====== Extracto de página
Pero el descalabro del procesismo no debería llevar necesariamente a la conclusión de que las cosas están bien como están. En absoluto. El gran timo que los líderes independentistas han perpetrado durante los últimos años no puede ocultar la existencia de un verdadero problema político que debe ser resuelto de forma inaplazable. El maximalismo independentista (que cree viable reventar el modelo constitucional “porque yo lo valgo”) no hace menos delirante el maximalismo gubernamental (que considera posible neutralizar la actual crisis territorial dejando pasar el tiempo). El conflicto existe y seguirá existiendo mientras no se diseñe una solución que ofrezca, como decíamos antes, un ponderado reparto de éxito y fracaso.

La respuesta habitual de la Moncloa ante este tipo de reflexiones es que las demandas de los independentistas jamás podrán ser saciadas, una excusa simplona para mantener su tradicional inmovilismo. Es evidente para cualquier persona con dos dedos de frente que el intento de crear un escenario de reencuentro no tiene como destinatarios fundamentales a quienes siempre han sido partidarios de la ruptura (una parte ciertamente pequeña de la población catalana) sino esos cientos de miles de ciudadanos que durante los últimos años han llegado a la conclusión de que romper la baraja era la única salida. Esa abrumadora mayoría del catalanismo pactista, que ha marcado desde hace décadas nuestro rumbo político, sigue estando ahí, esperando que alguien les demuestre que hay una alternativa digna y satisfactoria a la independencia.

Ante las recientes muestras gubernamentales de su escaso interés por avanzar por el sendero reformista, un grupo de diez catedráticos de derecho constitucional y administrativo han dado un paso al frente para favorecer este debate: Enric Fossas, Santiago Muñoz Machado, Francesc de Carreras, Eliseo Aja, Joaquín Tornos, etc. El texto va desgranando diversas ideas fundamentales sobre este necesario “tiempo de reformas”: la actual crisis catalana (y antes el plan Ibarretxe) son síntomas que evidencian la existencia de problemas no resueltos en nuestro diseño territorial; algunas de las críticas al modelo constitucional que han alimentado al independentismo son razonables y fundamentadas; no se trata de promover un abrupto proceso constituyente sino de favorecer una actualización de esta norma mediante un procedimiento institucionalizado, participativo y transparente; el consenso previo no debe versar sobre el destino final de esta negociación sino sobre la necesidad de iniciar el camino; la salida a nuestros problemas territoriales pasa por aplicar técnicas de tipo federal; el texto debe fijar un reparto básico de competencias y una mayor capacidad autonómica en la toma de decisiones colectivas a través del Senado; la Constitución debe establecer también los criterios básicos sobre los que pivotará un modelo de financiación sostenible, justo y participativo que supere el actual clima de permanente conflictividad; la admisión de marcos bilaterales y especificidades territoriales no significa necesariamente la existencia de un trato discriminatorio; estas singularidades podrán ser también asumidas por otras comunidades con particularidades similares; probablemente sea más eficaz establecer un calendario de reformas en vez de afrontar una revisión en bloque, etc.
============
### [Detalle de la tarea]
Según el extracto, ¿cuántos catedráticos de derecho constitucional y administrativo han dado un paso al frente para favorecer el debate? Responde, por favor, en una frase. Las filas que siguen proceden de otra fuente.
====== Material de origen
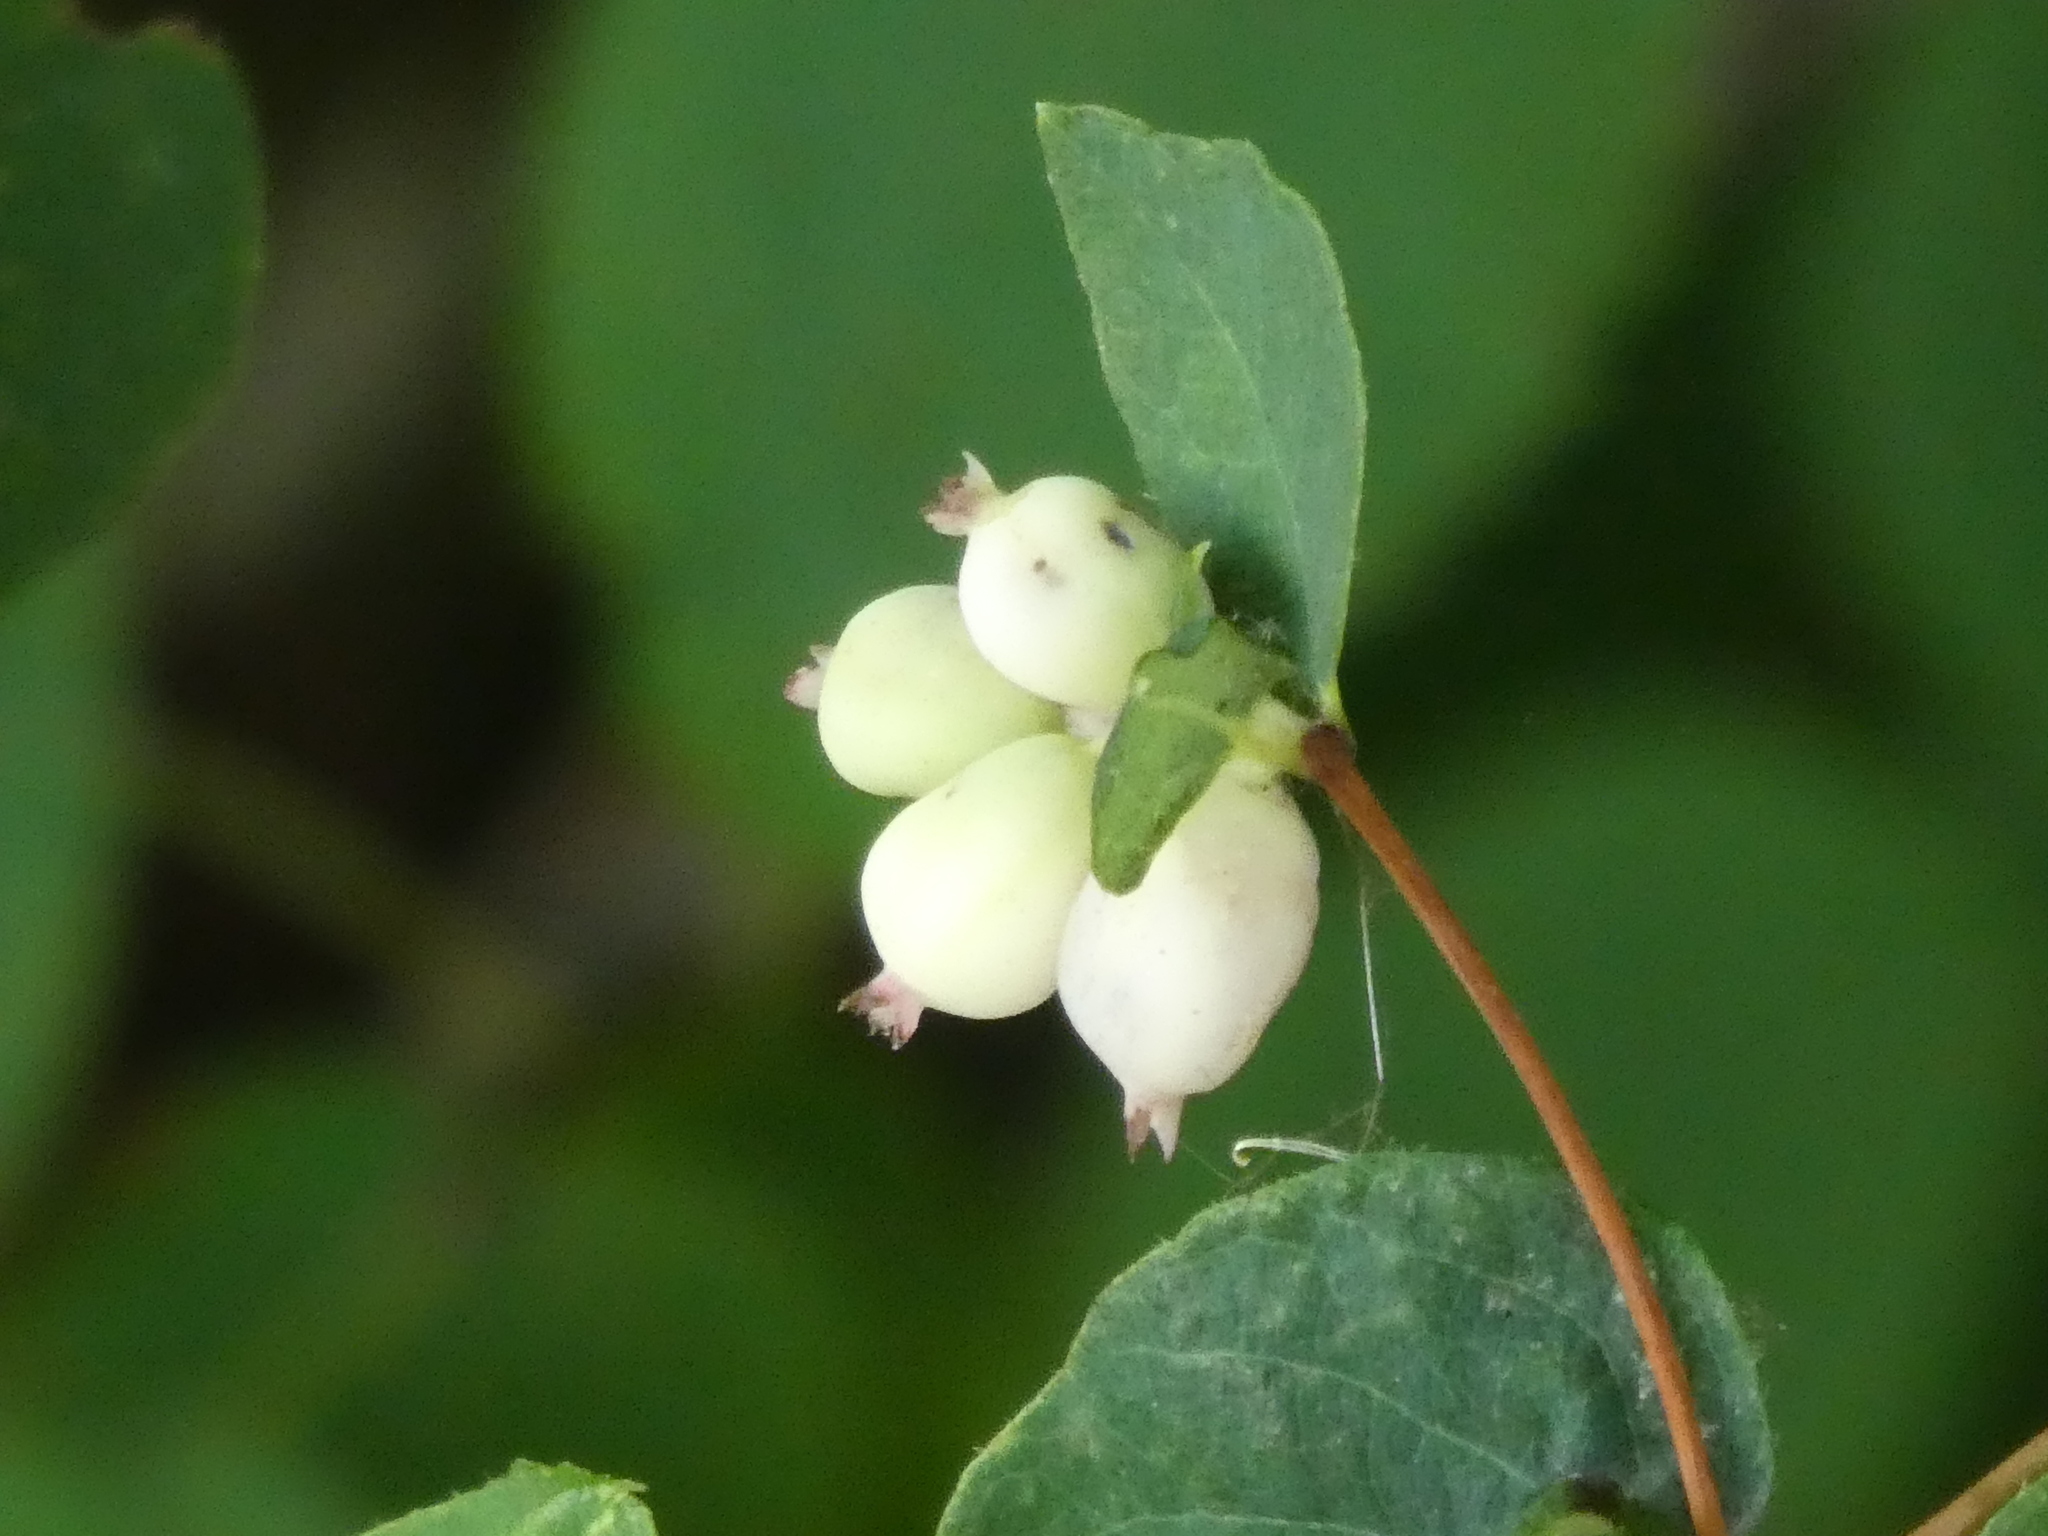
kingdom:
============
====== Material de origen
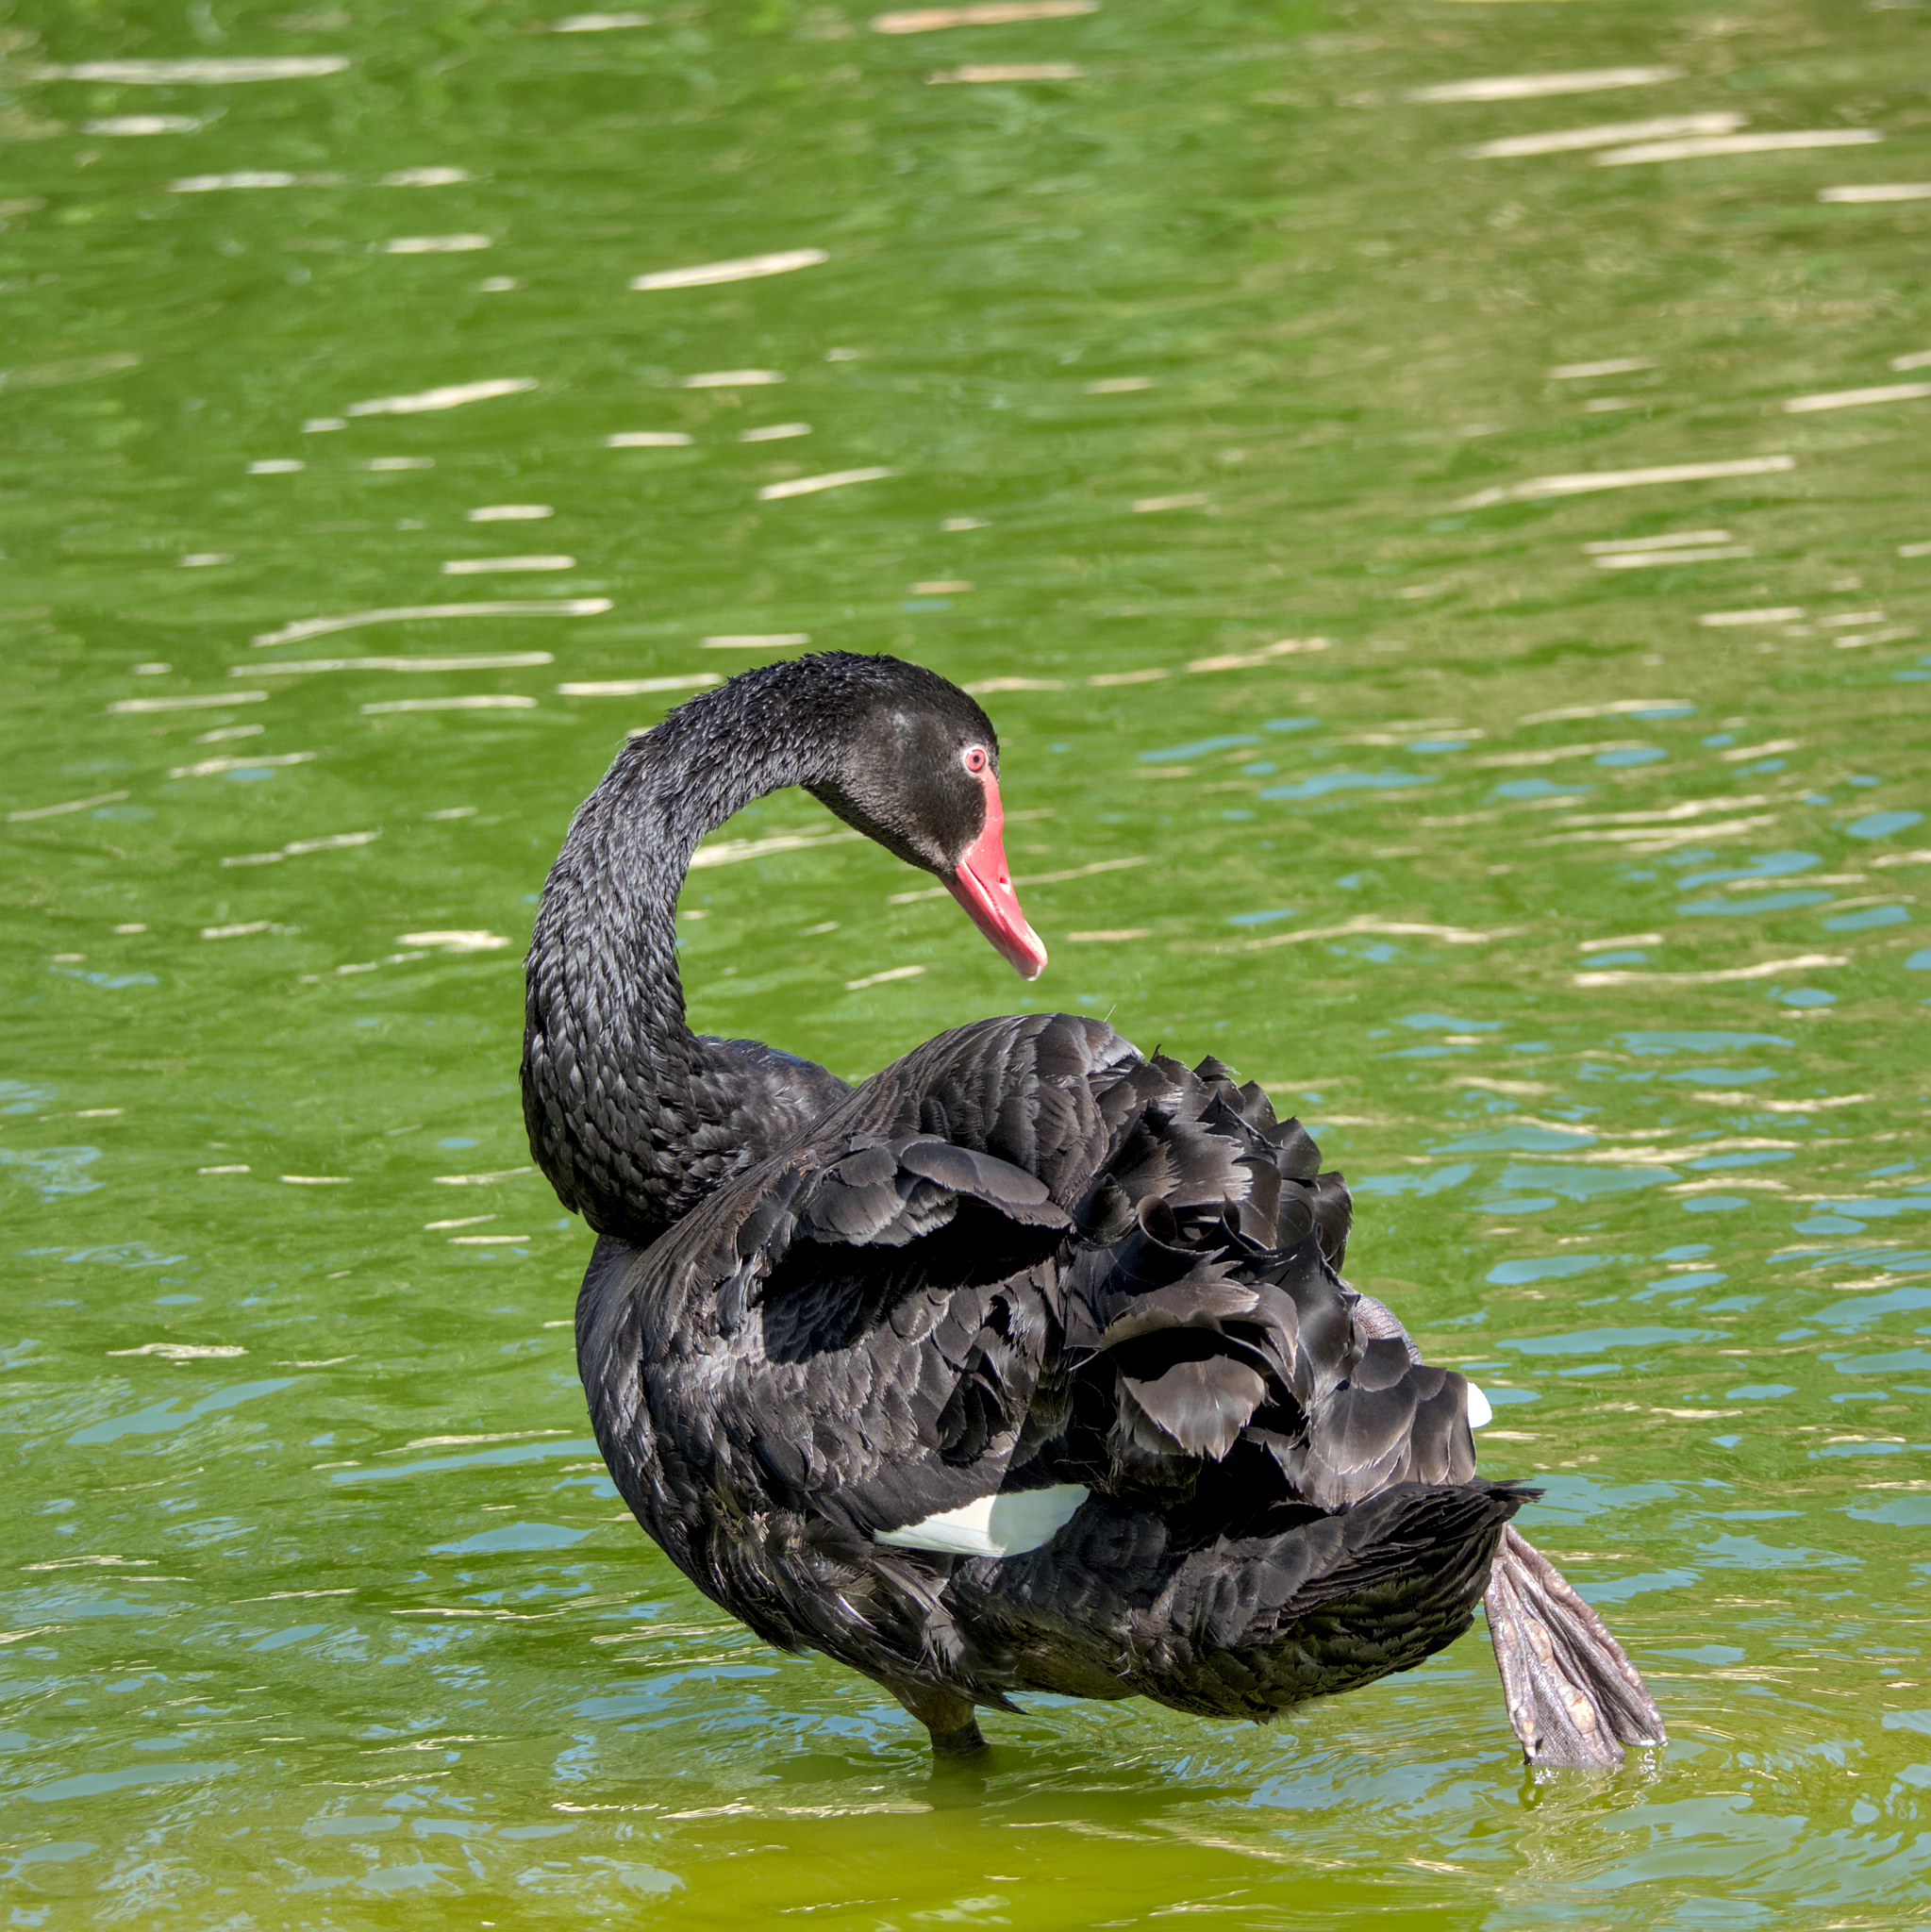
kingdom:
============
### [Respuesta del ejercicio]
Han dado un paso al frente diez catedráticos de derecho constitucional y administrativo.